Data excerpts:
════
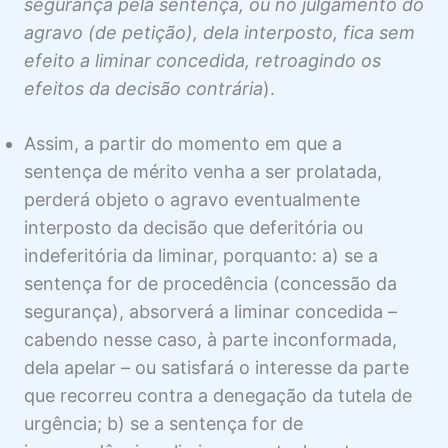
segurança pela sentença, ou no julgamento do
agravo (de petição), dela interposto, fica sem
efeito a liminar concedida, retroagindo os
efeitos da decisão contrária
).
Assim, a partir do momento em que a
sentença de mérito venha a ser prolatada,
perderá objeto o agravo eventualmente
interposto da decisão que deferitória ou
indeferitória da liminar, porquanto: a) se a
sentença for de procedência (concessão da
segurança), absorverá a liminar concedida –
cabendo nesse caso, à parte inconformada,
dela apelar – ou satisfará o interesse da parte
que recorreu contra a denegação da tutela de
urgência; b) se a sentença for de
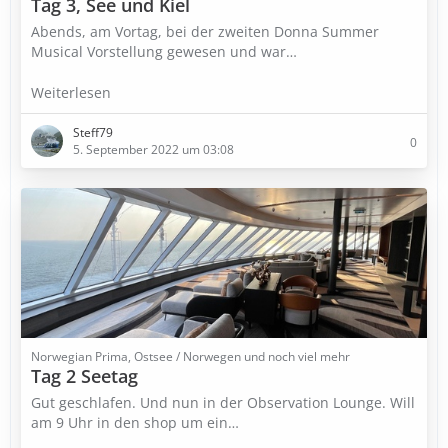
Tag 3, See und Kiel
Abends, am Vortag, bei der zweiten Donna Summer
Musical Vorstellung gewesen und war…
Weiterlesen
Steff79
0
5. September 2022 um 03:08
Norwegian Prima, Ostsee / Norwegen und noch viel mehr
Tag 2 Seetag
Gut geschlafen. Und nun in der Observation Lounge. Will
am 9 Uhr in den shop um ein…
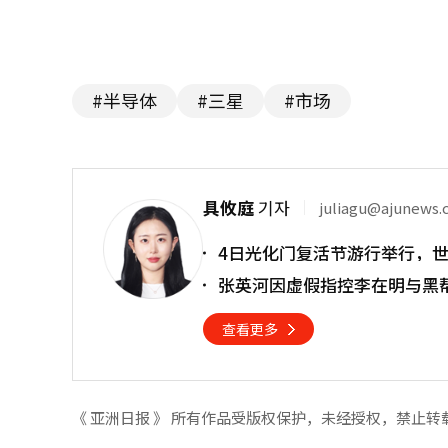
#半导体
#三星
#市场
具攸庭
기자
juliagu@ajunews
4日光化门复活节游行举行，
张英河因虚假指控李在明与黑
查看更多
《 亚洲日报 》 所有作品受版权保护，未经授权，禁止转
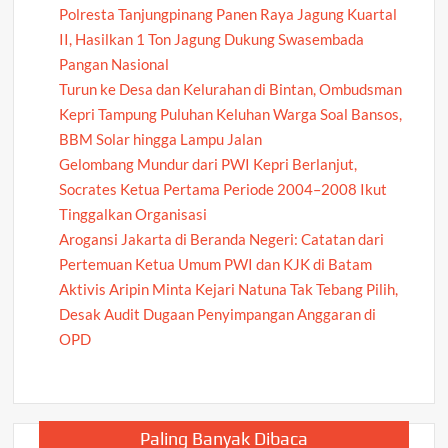
Polresta Tanjungpinang Panen Raya Jagung Kuartal
II, Hasilkan 1 Ton Jagung Dukung Swasembada
Pangan Nasional
Turun ke Desa dan Kelurahan di Bintan, Ombudsman
Kepri Tampung Puluhan Keluhan Warga Soal Bansos,
BBM Solar hingga Lampu Jalan
Gelombang Mundur dari PWI Kepri Berlanjut,
Socrates Ketua Pertama Periode 2004–2008 Ikut
Tinggalkan Organisasi
Arogansi Jakarta di Beranda Negeri: Catatan dari
Pertemuan Ketua Umum PWI dan KJK di Batam
Aktivis Aripin Minta Kejari Natuna Tak Tebang Pilih,
Desak Audit Dugaan Penyimpangan Anggaran di
OPD
Paling Banyak Dibaca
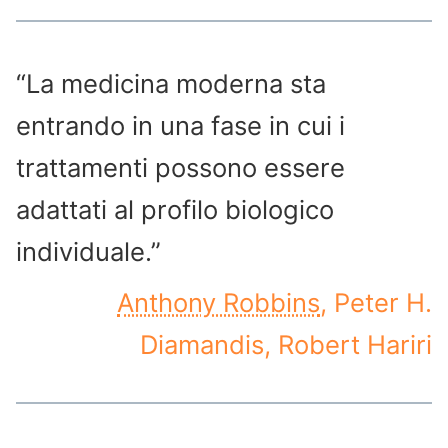
“La medicina moderna sta
entrando in una fase in cui i
trattamenti possono essere
adattati al profilo biologico
individuale.”
Anthony Robbins
, Peter H.
Diamandis, Robert Hariri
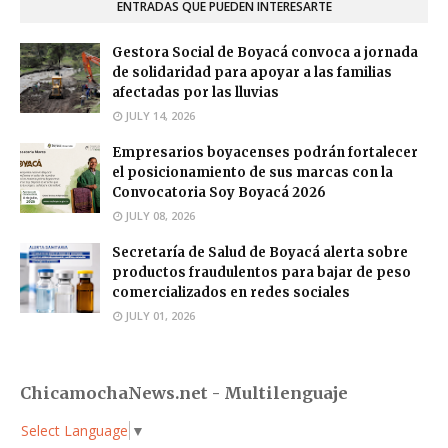
ENTRADAS QUE PUEDEN INTERESARTE
Gestora Social de Boyacá convoca a jornada
de solidaridad para apoyar a las familias
afectadas por las lluvias
JULY 14, 2026
Empresarios boyacenses podrán fortalecer
el posicionamiento de sus marcas con la
Convocatoria Soy Boyacá 2026
JULY 08, 2026
Secretaría de Salud de Boyacá alerta sobre
productos fraudulentos para bajar de peso
comercializados en redes sociales
JULY 01, 2026
ChicamochaNews.net - Multilenguaje
Select Language
▼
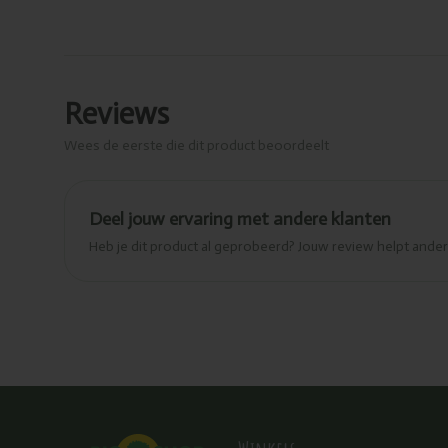
Reviews
Wees de eerste die dit product beoordeelt
Deel jouw ervaring met andere klanten
Heb je dit product al geprobeerd? Jouw review helpt and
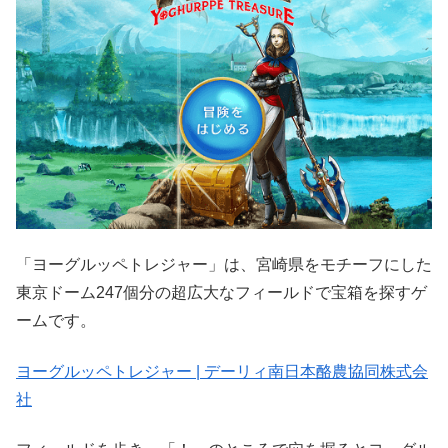
「ヨーグルッペトレジャー」は、宮崎県をモチーフにした
東京ドーム247個分の超広大なフィールドで宝箱を探すゲ
ームです。
ヨーグルッペトレジャー | デーリィ南日本酪農協同株式会
社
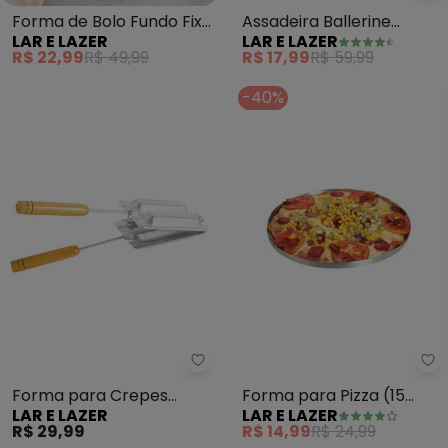
Assadeira Ballerine
Forma de Bolo Fundo Fixo
LAR E LAZER
LAR E LAZER
Coração (Prata) Nº2
Polida (N° 24)
R$ 17,99
R$ 59,99
R$ 22,99
R$ 49,99
-40%
La
Lar e Lazer - Forma para Crepe
Forma para Pizza (15
Forma para Crepes
LAR E LAZER
LAR E LAZER
Cm) 1 Peça
Duplo
R$ 14,99
R$ 24,99
R$ 29,99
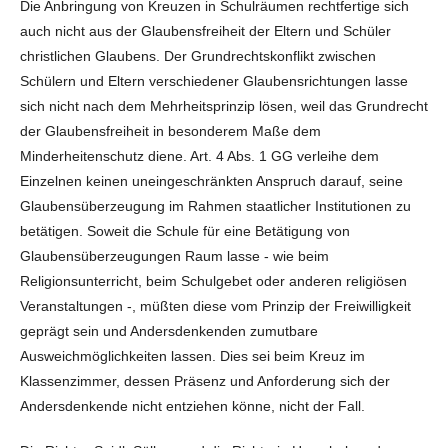
Die Anbringung von Kreuzen in Schulräumen rechtfertige sich
auch nicht aus der Glaubensfreiheit der Eltern und Schüler
christlichen Glaubens. Der Grundrechtskonflikt zwischen
Schülern und Eltern verschiedener Glaubensrichtungen lasse
sich nicht nach dem Mehrheitsprinzip lösen, weil das Grundrecht
der Glaubensfreiheit in besonderem Maße dem
Minderheitenschutz diene. Art. 4 Abs. 1 GG verleihe dem
Einzelnen keinen uneingeschränkten Anspruch darauf, seine
Glaubensüberzeugung im Rahmen staatlicher Institutionen zu
betätigen. Soweit die Schule für eine Betätigung von
Glaubensüberzeugungen Raum lasse - wie beim
Religionsunterricht, beim Schulgebet oder anderen religiösen
Veranstaltungen -, müßten diese vom Prinzip der Freiwilligkeit
geprägt sein und Andersdenkenden zumutbare
Ausweichmöglichkeiten lassen. Dies sei beim Kreuz im
Klassenzimmer, dessen Präsenz und Anforderung sich der
Andersdenkende nicht entziehen könne, nicht der Fall.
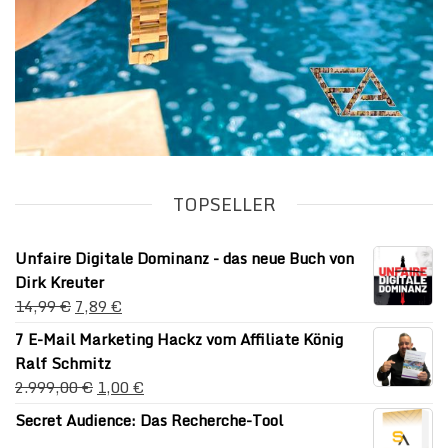
TOPSELLER
Unfaire Digitale Dominanz - das neue Buch von
Dirk Kreuter
14,99
€
7,89
€
7 E-Mail Marketing Hackz vom Affiliate König
Ralf Schmitz
2.999,00
€
1,00
€
Secret Audience: Das Recherche-Tool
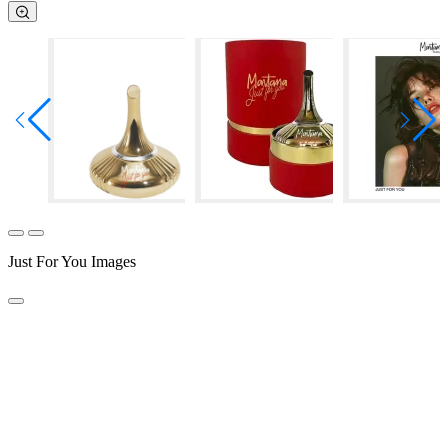
Just For You Images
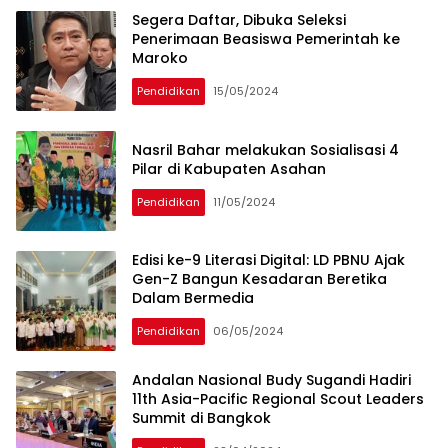
Segera Daftar, Dibuka Seleksi
Penerimaan Beasiswa Pemerintah ke
Maroko
Pendidikan
15/05/2024
Nasril Bahar melakukan Sosialisasi 4
Pilar di Kabupaten Asahan
Pendidikan
11/05/2024
Edisi ke-9 Literasi Digital: LD PBNU Ajak
Gen-Z Bangun Kesadaran Beretika
Dalam Bermedia
Pendidikan
06/05/2024
Andalan Nasional Budy Sugandi Hadiri
11th Asia-Pacific Regional Scout Leaders
Summit di Bangkok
════
Starting with the first line of the records above and stopping after the line containing "indeferitória da liminar, porquanto: a) se a", repeat every line exactly and leave out the pictures.

segurança pela sentença, ou no julgamento do
agravo (de petição), dela interposto, fica sem
efeito a liminar concedida, retroagindo os
efeitos da decisão contrária
).
Assim, a partir do momento em que a
sentença de mérito venha a ser prolatada,
perderá objeto o agravo eventualmente
interposto da decisão que deferitória ou
indeferitória da liminar, porquanto: a) se a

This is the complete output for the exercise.